- **Passage**:
+++
Financial talks can be uncomfortable to have in any situation (just think about how we tiptoe around discussing our salaries at work!). But when you’re dating someone you care about, money convos can be even more awkward to have with them. This is especially true if you find yourself in a situation where you need to ask your partner for money… or vice versa. Yikes.
Of course, while every situation and relationship is different—and there’s no right answer for how to have these kind of talks—take solace in the fact that you’re not alone if you think they’re touchy.
In fact, consider the opinions of these 13 twentysomething men and women, who get real about loaning or being loaned money by their partners:
Is It Ever Okay to Ask Your Partner for Money?
+++
- **Collected material**:
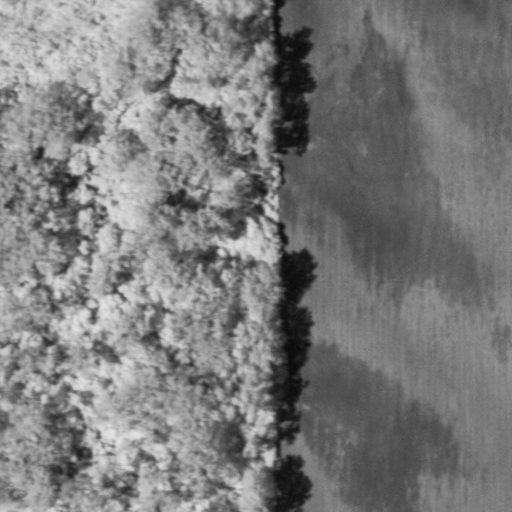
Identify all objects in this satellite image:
crop: (392, 255)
+++
- **What you are asked to do**:
Can you transcribe the passage on money talks between partners word for word, beginning at "Financial talks can" and stopping after "vice versa. Yikes."?

- **Exercise result**:
Financial talks can be uncomfortable to have in any situation (just think about how we tiptoe around discussing our salaries at work!). But when you’re dating someone you care about, money convos can be even more awkward to have with them. This is especially true if you find yourself in a situation where you need to ask your partner for money… or vice versa. Yikes.